Like a lot of us, I’ve been listening to Prince and not much else for the past week or so. I feel like I should write something, but I don’t think anyone’s waiting for me to do that except me.
I feel like I shouldn’t be thinking of him in comparison to Bowie, but for obvious reasons I keep doing it. Bowie was to the 70s what Prince was to the 80s. The 80s are my favorite musical decade, not because it’s when the best music was made, necessarily (I think there’s amazing stuff happening now, when the music industry is in disarray and no one is quite sure how to market anything anymore), but it’s when my favorite music was made. For better or worse, MTV curated music for a generation’s childhood, often sanding the edges off genres like rap and metal so they could sit side by side with electropop and gothrock and ska. And though Prince is always a genre unto himself, he also helped define the sound of that decade: electric, rhythmic, vivid, optimistic, direct, unpretentious, sexy, universal.
Bowie, even at his best, is a little hard to listen to. A little odd and thorny, austere and severe, noisy, challenging. I’m not sure where we get the idea that music should be “challenging.” But maybe it’s what you settle for when you’re not Prince. It’s not to say his stuff never makes demands; there are some stretches of the album 1999 that seem oddly stressed-out, the occasional track like “Sister” that seems incongruously uncomfortable with itself, songs like “Sign O’ the Times” where there is (to state the obvious) a point to make and it’s not a pleasant one. But on the whole, his songs generally don’t want to hurt you, they just want you to have some fun, and I can’t really think of anyone who’s been better at helping us accomplish that goal.
I never got deeply into Prince the way I got into my other obsessions — Kate Bush, Tori Amos, Robyn Hitchcock, the Cure, the Smiths, all those “challenging” white musicians. He was just there, being unique, throughout my childhood. I loved the Burton Batman movie and I loved his soundtrack for it; I still think it’s a hugely underrated record, hard to take seriously given its provenance but thoroughly enjoyable from start to finish. I mostly paid attention to his hits (with the exception of Sign O’ the Times, an album I listened to over and over when it came out) until I started backtracking and collecting the albums.
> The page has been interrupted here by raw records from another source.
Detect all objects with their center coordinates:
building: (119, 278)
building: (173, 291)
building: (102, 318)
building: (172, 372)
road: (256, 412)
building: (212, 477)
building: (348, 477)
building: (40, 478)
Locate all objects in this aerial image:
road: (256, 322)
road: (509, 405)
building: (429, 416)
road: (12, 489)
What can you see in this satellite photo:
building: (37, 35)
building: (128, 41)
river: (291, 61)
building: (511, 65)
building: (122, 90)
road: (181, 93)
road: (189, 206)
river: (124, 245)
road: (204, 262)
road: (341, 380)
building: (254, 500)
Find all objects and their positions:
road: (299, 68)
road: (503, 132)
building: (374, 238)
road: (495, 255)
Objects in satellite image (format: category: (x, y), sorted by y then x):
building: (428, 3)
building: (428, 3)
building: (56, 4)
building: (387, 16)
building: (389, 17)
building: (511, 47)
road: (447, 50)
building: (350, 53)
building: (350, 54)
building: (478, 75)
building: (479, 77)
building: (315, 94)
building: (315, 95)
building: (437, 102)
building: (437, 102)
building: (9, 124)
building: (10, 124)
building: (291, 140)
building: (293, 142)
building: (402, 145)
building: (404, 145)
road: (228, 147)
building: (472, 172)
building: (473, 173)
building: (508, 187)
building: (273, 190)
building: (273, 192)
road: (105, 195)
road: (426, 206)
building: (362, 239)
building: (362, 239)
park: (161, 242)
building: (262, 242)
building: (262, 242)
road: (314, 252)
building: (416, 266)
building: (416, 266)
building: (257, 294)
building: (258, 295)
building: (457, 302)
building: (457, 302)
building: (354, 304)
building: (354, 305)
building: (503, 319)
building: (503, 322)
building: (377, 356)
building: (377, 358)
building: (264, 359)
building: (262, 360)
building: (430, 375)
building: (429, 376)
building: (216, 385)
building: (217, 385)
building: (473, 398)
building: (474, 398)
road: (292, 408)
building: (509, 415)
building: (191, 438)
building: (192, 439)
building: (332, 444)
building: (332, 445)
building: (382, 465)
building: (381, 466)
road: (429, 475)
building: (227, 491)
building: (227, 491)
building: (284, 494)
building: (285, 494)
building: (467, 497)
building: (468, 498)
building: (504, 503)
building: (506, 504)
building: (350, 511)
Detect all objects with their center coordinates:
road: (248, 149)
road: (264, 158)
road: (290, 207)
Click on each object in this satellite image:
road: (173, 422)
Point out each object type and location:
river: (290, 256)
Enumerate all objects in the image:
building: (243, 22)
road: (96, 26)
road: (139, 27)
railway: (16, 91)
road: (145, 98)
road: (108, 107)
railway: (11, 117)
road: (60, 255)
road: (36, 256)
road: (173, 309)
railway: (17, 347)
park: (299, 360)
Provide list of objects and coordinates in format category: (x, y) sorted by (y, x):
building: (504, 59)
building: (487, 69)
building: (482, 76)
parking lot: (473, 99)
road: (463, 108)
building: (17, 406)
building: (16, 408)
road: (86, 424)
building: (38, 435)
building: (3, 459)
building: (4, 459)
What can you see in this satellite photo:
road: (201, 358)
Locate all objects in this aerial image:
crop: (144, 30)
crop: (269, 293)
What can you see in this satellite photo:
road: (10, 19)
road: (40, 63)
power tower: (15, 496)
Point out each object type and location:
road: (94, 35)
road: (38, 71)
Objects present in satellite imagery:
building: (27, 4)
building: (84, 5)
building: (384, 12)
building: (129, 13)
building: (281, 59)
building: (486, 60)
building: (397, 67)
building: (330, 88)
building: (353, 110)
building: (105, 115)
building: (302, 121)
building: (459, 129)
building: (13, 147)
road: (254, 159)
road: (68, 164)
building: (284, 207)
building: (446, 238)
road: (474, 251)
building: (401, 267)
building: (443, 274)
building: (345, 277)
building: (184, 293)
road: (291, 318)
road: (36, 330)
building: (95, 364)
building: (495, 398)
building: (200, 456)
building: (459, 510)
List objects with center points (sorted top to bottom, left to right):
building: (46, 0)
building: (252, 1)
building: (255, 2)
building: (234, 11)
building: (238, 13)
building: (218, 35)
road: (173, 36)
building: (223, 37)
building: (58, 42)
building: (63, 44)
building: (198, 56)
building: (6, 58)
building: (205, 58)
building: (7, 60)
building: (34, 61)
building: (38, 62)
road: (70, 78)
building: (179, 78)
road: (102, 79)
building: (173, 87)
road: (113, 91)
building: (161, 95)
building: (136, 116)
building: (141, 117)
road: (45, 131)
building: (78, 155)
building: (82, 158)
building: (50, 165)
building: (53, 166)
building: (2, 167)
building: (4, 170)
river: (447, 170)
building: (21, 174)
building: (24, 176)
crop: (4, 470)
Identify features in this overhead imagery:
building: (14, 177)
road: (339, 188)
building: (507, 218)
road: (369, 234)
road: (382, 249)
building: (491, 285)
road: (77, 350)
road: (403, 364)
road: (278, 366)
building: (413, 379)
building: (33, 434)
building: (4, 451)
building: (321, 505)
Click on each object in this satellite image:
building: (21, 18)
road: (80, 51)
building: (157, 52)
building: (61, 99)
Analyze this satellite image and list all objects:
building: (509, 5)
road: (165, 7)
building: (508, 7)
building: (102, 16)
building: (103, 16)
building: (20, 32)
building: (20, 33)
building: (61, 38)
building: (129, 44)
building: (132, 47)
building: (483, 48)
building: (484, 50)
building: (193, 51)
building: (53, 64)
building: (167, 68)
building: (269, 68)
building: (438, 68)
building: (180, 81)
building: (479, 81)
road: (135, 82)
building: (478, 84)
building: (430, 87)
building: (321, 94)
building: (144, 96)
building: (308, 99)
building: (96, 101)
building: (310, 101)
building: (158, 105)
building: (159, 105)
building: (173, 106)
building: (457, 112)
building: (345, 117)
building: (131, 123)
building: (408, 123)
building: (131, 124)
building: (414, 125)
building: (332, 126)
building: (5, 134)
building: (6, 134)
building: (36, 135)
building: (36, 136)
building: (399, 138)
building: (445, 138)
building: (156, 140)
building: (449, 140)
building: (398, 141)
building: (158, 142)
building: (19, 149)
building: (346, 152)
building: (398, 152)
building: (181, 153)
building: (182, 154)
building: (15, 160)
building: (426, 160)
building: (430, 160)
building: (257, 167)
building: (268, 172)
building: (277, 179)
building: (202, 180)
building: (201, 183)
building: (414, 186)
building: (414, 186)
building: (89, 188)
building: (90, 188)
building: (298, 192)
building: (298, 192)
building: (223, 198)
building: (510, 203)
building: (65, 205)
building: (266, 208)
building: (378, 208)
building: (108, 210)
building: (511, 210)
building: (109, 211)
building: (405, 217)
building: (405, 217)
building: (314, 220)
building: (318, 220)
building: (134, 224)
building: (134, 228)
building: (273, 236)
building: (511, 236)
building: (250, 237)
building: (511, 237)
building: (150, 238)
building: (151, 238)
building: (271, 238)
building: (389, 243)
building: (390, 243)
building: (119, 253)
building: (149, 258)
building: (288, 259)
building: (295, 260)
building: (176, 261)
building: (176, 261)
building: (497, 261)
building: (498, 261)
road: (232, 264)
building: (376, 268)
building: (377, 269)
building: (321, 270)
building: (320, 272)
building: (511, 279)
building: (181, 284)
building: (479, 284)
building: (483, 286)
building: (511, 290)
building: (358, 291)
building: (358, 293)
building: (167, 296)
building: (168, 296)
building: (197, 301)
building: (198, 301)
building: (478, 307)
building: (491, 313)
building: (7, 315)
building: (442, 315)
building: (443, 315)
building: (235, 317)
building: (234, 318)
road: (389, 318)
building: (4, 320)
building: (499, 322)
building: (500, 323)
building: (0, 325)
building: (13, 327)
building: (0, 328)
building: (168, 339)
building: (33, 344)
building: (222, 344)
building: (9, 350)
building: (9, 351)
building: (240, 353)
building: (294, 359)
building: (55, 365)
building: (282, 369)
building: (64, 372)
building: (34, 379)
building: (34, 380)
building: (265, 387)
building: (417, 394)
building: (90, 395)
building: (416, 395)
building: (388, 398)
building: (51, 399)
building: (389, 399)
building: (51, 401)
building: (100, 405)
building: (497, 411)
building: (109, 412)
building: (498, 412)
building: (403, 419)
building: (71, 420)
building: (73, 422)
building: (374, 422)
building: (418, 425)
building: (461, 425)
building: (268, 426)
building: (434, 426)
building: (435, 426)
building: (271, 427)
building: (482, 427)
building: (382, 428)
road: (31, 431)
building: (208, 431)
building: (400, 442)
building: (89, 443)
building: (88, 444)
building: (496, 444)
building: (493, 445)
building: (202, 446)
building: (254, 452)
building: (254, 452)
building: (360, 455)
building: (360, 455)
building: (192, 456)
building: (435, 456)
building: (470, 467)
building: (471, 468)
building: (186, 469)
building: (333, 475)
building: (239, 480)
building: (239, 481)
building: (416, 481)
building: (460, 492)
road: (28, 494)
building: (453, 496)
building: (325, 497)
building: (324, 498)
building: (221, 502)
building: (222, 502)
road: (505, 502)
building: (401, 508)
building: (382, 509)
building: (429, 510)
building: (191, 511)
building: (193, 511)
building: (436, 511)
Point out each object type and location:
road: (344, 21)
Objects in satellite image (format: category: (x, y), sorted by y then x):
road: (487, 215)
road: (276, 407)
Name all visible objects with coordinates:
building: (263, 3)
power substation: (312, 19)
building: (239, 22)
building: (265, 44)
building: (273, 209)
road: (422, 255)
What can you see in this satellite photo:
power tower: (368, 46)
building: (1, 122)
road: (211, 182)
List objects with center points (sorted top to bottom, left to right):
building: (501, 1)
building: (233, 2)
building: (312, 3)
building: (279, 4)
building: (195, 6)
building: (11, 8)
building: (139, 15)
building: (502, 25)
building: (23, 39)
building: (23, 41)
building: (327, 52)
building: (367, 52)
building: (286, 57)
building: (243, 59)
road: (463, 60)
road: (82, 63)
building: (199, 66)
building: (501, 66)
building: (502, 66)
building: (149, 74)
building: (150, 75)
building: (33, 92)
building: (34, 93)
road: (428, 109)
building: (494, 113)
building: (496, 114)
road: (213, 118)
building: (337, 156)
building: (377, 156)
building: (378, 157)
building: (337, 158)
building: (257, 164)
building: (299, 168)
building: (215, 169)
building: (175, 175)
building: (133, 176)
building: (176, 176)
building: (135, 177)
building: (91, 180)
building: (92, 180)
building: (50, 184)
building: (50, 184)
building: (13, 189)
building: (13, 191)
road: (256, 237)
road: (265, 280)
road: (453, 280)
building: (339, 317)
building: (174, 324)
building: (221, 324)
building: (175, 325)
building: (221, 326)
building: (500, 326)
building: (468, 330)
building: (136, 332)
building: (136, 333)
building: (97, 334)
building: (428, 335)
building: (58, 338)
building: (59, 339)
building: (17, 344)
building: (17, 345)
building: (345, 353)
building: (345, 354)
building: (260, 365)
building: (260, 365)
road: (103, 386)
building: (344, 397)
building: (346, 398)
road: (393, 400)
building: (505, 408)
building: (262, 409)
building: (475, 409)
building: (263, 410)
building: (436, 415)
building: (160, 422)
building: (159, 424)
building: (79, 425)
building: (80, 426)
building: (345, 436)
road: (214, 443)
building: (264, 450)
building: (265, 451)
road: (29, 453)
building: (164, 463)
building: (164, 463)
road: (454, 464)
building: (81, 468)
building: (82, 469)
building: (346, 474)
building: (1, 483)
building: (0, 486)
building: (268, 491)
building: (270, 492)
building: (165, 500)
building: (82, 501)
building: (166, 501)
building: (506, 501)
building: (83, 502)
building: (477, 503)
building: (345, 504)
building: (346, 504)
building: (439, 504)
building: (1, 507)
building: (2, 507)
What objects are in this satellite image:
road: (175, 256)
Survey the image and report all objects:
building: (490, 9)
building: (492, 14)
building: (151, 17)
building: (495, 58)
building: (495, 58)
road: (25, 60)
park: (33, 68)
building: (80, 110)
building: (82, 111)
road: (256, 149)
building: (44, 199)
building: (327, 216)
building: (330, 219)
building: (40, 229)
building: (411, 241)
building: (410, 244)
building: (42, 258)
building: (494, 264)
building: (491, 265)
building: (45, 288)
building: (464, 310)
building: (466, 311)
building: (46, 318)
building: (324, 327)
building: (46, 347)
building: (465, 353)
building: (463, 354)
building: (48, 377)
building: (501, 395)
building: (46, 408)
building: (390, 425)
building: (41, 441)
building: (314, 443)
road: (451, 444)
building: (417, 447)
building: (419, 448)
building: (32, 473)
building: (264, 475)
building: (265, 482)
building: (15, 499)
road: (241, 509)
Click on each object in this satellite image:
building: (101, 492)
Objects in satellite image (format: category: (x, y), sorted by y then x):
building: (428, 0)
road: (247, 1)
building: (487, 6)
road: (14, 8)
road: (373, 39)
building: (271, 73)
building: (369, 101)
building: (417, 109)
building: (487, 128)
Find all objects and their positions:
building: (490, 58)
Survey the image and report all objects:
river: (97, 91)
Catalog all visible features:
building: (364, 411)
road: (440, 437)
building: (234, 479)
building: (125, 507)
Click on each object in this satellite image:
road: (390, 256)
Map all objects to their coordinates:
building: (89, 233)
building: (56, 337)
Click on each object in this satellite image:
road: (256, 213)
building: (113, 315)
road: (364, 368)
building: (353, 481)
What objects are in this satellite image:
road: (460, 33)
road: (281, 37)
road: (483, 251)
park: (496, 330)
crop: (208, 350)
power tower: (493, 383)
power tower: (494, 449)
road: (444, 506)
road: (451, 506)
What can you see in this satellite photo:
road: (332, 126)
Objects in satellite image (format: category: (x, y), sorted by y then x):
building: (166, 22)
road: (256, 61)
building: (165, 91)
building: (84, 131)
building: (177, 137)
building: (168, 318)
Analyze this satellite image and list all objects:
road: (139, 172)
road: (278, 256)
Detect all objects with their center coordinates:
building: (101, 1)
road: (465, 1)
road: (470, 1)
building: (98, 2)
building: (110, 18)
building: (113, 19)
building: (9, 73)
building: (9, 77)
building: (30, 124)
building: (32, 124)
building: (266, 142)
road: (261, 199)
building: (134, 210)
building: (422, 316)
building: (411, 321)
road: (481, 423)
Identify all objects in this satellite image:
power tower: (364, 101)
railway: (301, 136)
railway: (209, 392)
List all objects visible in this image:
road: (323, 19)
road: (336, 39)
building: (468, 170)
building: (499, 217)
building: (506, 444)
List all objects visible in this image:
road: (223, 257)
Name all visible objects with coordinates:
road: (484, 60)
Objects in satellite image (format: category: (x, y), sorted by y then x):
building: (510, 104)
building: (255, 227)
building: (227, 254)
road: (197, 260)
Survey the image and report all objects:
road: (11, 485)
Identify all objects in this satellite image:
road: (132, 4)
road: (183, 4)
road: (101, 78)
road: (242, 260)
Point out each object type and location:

I stopped paying too much attention after Emancipation, a pretty big sprawl to digest and one of the last albums to show up in a traditional way. I still own hardly any of the many multi-disc sets that came out after that, and I’m kicking myself that I didn’t buy them at the time; maybe I felt “challenged” by the sheer volume. Apart from a brief resurgence of interest after I met a couple of big fans (and I wish I had spent more time hanging out with them when we lived closer, not just because they’re two of the coolest people I know but because they probably also have the best Prince stories of anyone I’ll ever meet), I didn’t keep up. The strange and random-seeming releases, the Jehovah’s Witness stuff — Prince had always seemed a little mysterious and unknowable to me and now I despaired of ever getting a handle on him as an artist. Instead I spent more time with — yep — Bowie-influenced Britpop, which today is still good but feels like a bit of a dead end.
That’s why Prince never got a full entry in this project; I was too young to appreciate him at the time. He was just there, in the background, making incredible, eccentric, unpredictable music. And when he started becoming challenging to follow, I was too old to appreciate him — too into the idea, unconscious but pervasive, that music had to be a little painful to be worthwhile and important. Now, when I am finally the exact age to appreciate music that is nothing more or less than inexhaustibly creative and unbelievably smooth and perfectly executed and utterly original, the expression of a unique intellect, both that music and that intellect have come to a complete stop. It seems unfair. It seems like exactly what I deserve, for not getting there soon enough.
Except it’s not a complete stop. If I can track them down, I have a few decades worth of albums to explore, and just the stack I already own can be (probably will be) on repeat for weeks more without getting old.
I saw him live once, in Oakland a few years back. Only once. But it was so much more than zero. Sometimes you make do with the time you had.